_INSTRUCTIONS TO FOLLOW_
Exact repetition is required: reproduce every line of the data.
##### SUPPLIED DATA #####
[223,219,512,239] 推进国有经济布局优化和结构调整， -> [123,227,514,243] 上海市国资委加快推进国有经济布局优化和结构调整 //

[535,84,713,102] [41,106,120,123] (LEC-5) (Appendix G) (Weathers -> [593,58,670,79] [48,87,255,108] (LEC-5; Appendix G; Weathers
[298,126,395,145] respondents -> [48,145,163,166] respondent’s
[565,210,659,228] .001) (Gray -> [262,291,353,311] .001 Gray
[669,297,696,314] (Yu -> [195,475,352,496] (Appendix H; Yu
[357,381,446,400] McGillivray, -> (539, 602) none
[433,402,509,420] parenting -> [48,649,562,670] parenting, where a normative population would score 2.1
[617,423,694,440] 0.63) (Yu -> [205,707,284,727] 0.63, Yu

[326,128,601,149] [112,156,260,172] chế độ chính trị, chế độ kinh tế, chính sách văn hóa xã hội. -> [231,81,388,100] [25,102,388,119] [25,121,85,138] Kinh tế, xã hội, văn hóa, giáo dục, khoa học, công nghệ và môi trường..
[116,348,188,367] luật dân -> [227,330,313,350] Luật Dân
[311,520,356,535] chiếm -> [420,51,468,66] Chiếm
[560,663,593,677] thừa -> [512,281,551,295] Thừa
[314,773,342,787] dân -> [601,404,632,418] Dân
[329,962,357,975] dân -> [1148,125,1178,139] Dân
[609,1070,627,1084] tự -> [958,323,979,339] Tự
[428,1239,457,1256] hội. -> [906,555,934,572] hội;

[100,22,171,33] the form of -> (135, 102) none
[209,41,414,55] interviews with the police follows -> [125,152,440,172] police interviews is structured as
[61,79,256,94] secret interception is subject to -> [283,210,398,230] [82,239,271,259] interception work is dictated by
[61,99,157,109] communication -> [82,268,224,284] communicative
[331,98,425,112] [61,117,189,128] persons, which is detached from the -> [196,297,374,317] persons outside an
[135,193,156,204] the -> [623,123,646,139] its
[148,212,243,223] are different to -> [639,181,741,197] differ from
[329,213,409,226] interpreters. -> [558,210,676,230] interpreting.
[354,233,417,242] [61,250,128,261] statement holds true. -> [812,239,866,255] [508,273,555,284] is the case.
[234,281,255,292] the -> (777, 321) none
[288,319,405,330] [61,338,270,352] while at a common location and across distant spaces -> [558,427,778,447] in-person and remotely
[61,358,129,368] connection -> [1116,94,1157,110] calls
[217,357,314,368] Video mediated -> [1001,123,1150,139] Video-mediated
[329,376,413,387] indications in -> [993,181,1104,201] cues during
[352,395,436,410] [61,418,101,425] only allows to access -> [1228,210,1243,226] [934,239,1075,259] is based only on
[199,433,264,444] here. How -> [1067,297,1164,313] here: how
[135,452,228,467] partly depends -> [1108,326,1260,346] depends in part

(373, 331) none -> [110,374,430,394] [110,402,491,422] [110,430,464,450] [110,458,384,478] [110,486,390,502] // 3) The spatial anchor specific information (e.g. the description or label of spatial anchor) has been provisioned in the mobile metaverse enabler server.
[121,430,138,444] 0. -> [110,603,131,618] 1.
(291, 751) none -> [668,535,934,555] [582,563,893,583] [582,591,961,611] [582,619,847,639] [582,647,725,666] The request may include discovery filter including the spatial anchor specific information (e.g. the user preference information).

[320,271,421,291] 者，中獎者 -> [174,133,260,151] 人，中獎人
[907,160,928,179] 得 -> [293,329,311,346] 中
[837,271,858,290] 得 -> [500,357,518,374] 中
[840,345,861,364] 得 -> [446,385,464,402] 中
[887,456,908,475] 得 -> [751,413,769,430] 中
#####
_FINISHED EXERCISE_
[223,219,512,239] 推进国有经济布局优化和结构调整， -> [123,227,514,243] 上海市国资委加快推进国有经济布局优化和结构调整 //

[535,84,713,102] [41,106,120,123] (LEC-5) (Appendix G) (Weathers -> [593,58,670,79] [48,87,255,108] (LEC-5; Appendix G; Weathers
[298,126,395,145] respondents -> [48,145,163,166] respondent’s
[565,210,659,228] .001) (Gray -> [262,291,353,311] .001 Gray
[669,297,696,314] (Yu -> [195,475,352,496] (Appendix H; Yu
[357,381,446,400] McGillivray, -> (539, 602) none
[433,402,509,420] parenting -> [48,649,562,670] parenting, where a normative population would score 2.1
[617,423,694,440] 0.63) (Yu -> [205,707,284,727] 0.63, Yu

[326,128,601,149] [112,156,260,172] chế độ chính trị, chế độ kinh tế, chính sách văn hóa xã hội. -> [231,81,388,100] [25,102,388,119] [25,121,85,138] Kinh tế, xã hội, văn hóa, giáo dục, khoa học, công nghệ và môi trường..
[116,348,188,367] luật dân -> [227,330,313,350] Luật Dân
[311,520,356,535] chiếm -> [420,51,468,66] Chiếm
[560,663,593,677] thừa -> [512,281,551,295] Thừa
[314,773,342,787] dân -> [601,404,632,418] Dân
[329,962,357,975] dân -> [1148,125,1178,139] Dân
[609,1070,627,1084] tự -> [958,323,979,339] Tự
[428,1239,457,1256] hội. -> [906,555,934,572] hội;

[100,22,171,33] the form of -> (135, 102) none
[209,41,414,55] interviews with the police follows -> [125,152,440,172] police interviews is structured as
[61,79,256,94] secret interception is subject to -> [283,210,398,230] [82,239,271,259] interception work is dictated by
[61,99,157,109] communication -> [82,268,224,284] communicative
[331,98,425,112] [61,117,189,128] persons, which is detached from the -> [196,297,374,317] persons outside an
[135,193,156,204] the -> [623,123,646,139] its
[148,212,243,223] are different to -> [639,181,741,197] differ from
[329,213,409,226] interpreters. -> [558,210,676,230] interpreting.
[354,233,417,242] [61,250,128,261] statement holds true. -> [812,239,866,255] [508,273,555,284] is the case.
[234,281,255,292] the -> (777, 321) none
[288,319,405,330] [61,338,270,352] while at a common location and across distant spaces -> [558,427,778,447] in-person and remotely
[61,358,129,368] connection -> [1116,94,1157,110] calls
[217,357,314,368] Video mediated -> [1001,123,1150,139] Video-mediated
[329,376,413,387] indications in -> [993,181,1104,201] cues during
[352,395,436,410] [61,418,101,425] only allows to access -> [1228,210,1243,226] [934,239,1075,259] is based only on
[199,433,264,444] here. How -> [1067,297,1164,313] here: how
[135,452,228,467] partly depends -> [1108,326,1260,346] depends in part

(373, 331) none -> [110,374,430,394] [110,402,491,422] [110,430,464,450] [110,458,384,478] [110,486,390,502] // 3) The spatial anchor specific information (e.g. the description or label of spatial anchor) has been provisioned in the mobile metaverse enabler server.
[121,430,138,444] 0. -> [110,603,131,618] 1.
(291, 751) none -> [668,535,934,555] [582,563,893,583] [582,591,961,611] [582,619,847,639] [582,647,725,666] The request may include discovery filter including the spatial anchor specific information (e.g. the user preference information).

[320,271,421,291] 者，中獎者 -> [174,133,260,151] 人，中獎人
[907,160,928,179] 得 -> [293,329,311,346] 中
[837,271,858,290] 得 -> [500,357,518,374] 中
[840,345,861,364] 得 -> [446,385,464,402] 中
[887,456,908,475] 得 -> [751,413,769,430] 中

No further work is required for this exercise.